そんな時間に重なり合う影がある事を人は知っているだろうか…?


「(これが…弓月さんの本当の指の感触で…そして…私は…いま…弓月さんの腕の中にいる…)」


 自分の身体を掠める弓月の指の感触と腕の感触と胸と唇の感触を感じながら、朱里は、深い闇の中に何かを掴みたいとばかりに、自分の手を必死に伸ばす。


あれほど憎くてたまらなかった弓月の指や手や胸が、自分の身体を掠めている事が信じられないとばかりに、深い闇の中へと手を伸ばし続ける。


「朱里…?」


 深い闇の中へと手を伸ばす朱里に気付いた弓月は、深い闇の中に伸ばされた朱里の手を掴み、その手に唇を寄せる。


「なんでもありません…ただ…怖いだけです…」


 自分が深い闇の中へと伸ばした手に唇を寄せる弓月に、朱里はなんでもないと呟き、続けてただ怖くなっただけだと呟く。


「怖いって…何が…?」


「わからないけれど…怖いのです…」


 自分に抱かれる事の何が怖いというのかと問いかける弓月に、朱里は、なぜだかわからないが、怖いのだと答える。
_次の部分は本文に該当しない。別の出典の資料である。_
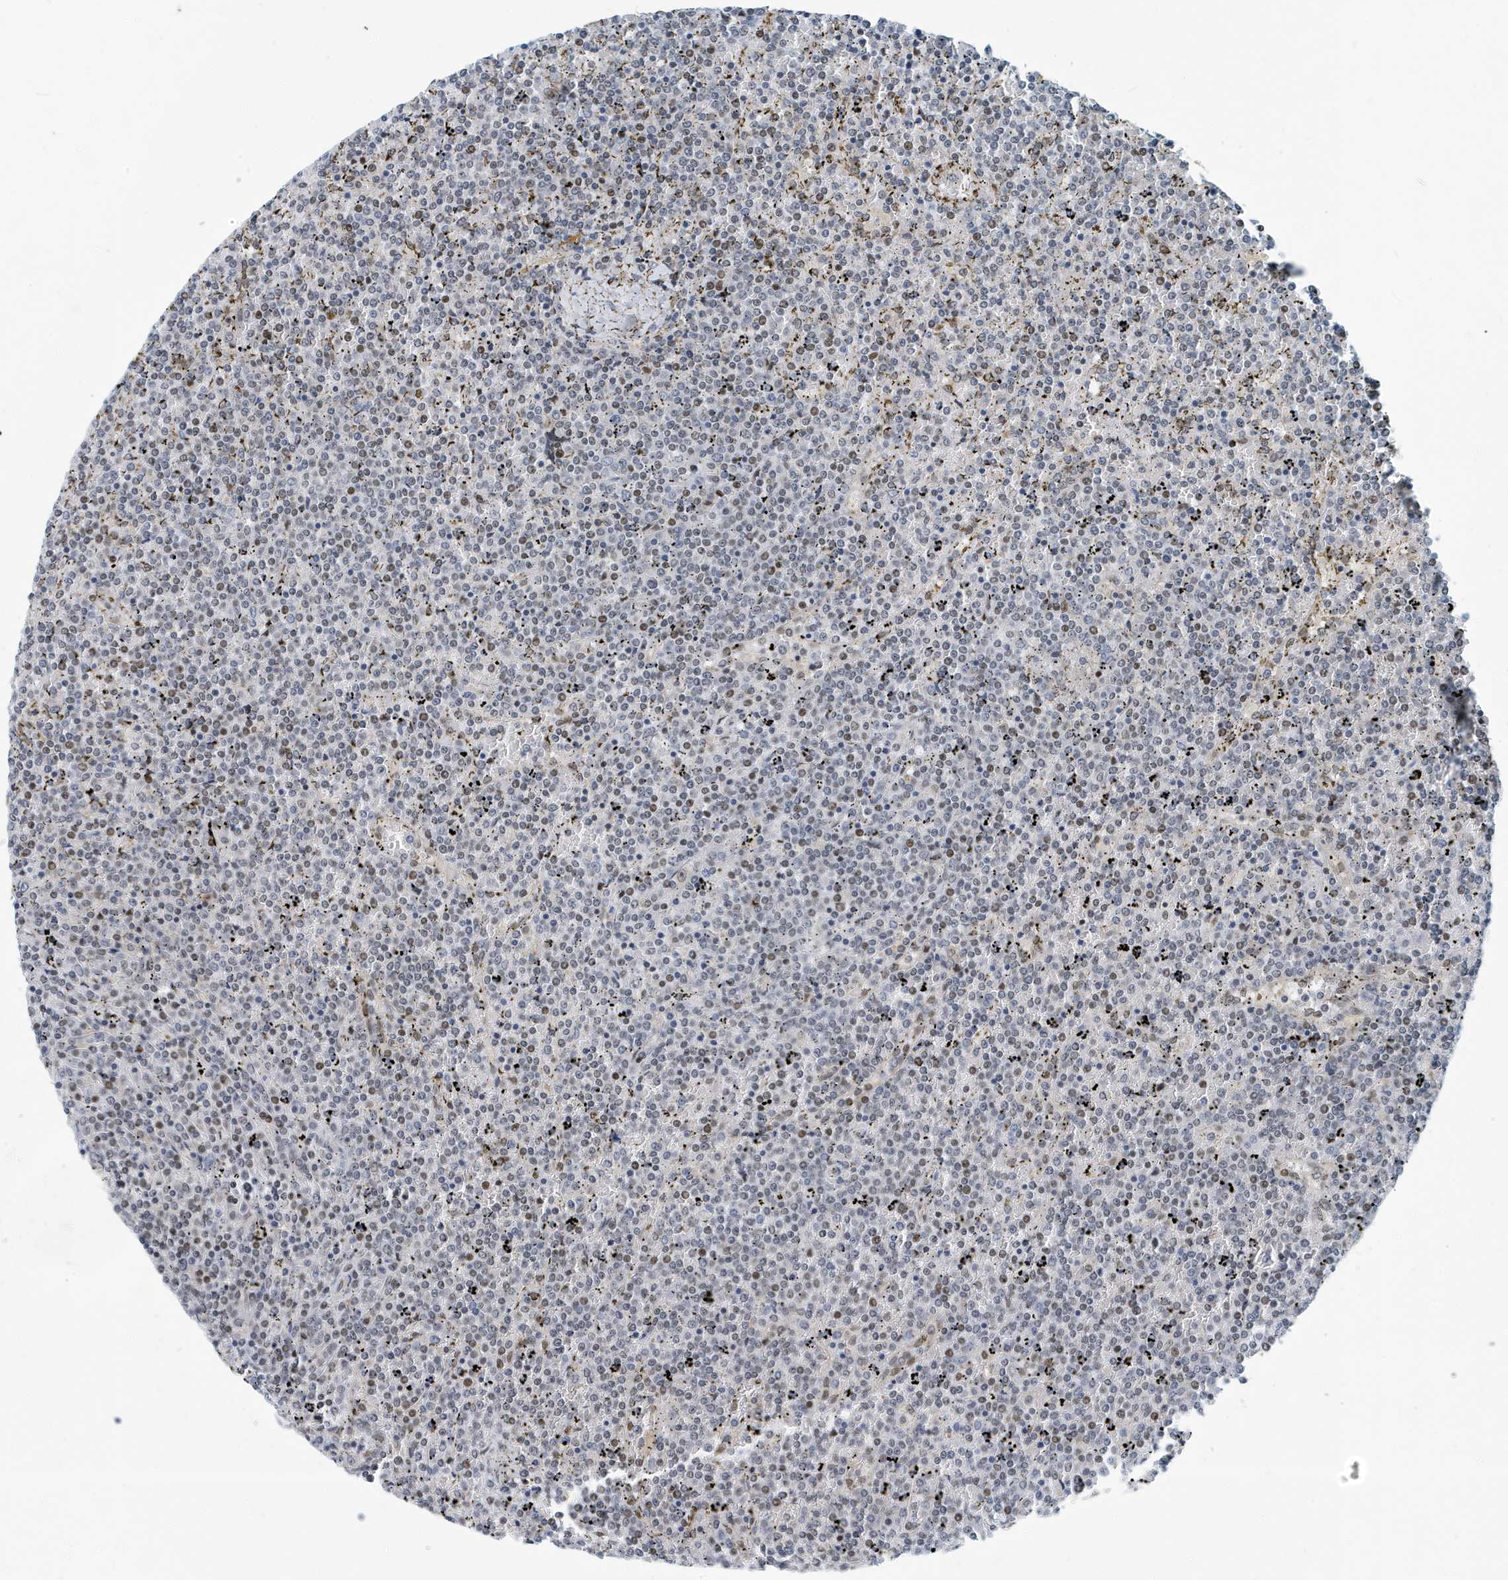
{"staining": {"intensity": "weak", "quantity": "<25%", "location": "nuclear"}, "tissue": "lymphoma", "cell_type": "Tumor cells", "image_type": "cancer", "snomed": [{"axis": "morphology", "description": "Malignant lymphoma, non-Hodgkin's type, Low grade"}, {"axis": "topography", "description": "Spleen"}], "caption": "Malignant lymphoma, non-Hodgkin's type (low-grade) stained for a protein using immunohistochemistry reveals no positivity tumor cells.", "gene": "KIF15", "patient": {"sex": "female", "age": 19}}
朱里にはその答えはわかっていた…いままで損得なしで異性に抱かれた事などなかった…しかし…いまは…損得を考える事無く弓月に抱かれている…それが底知れなく怖くてたまらないのだ。


「朱里…何も怖がらなくてもいいよ…僕に…気持ちを預けるんだ…」


 朱里が何かに怯えている事を知った弓月は、大丈夫…何も怯える事はないから、自分に全てを預けるようにと囁きかける。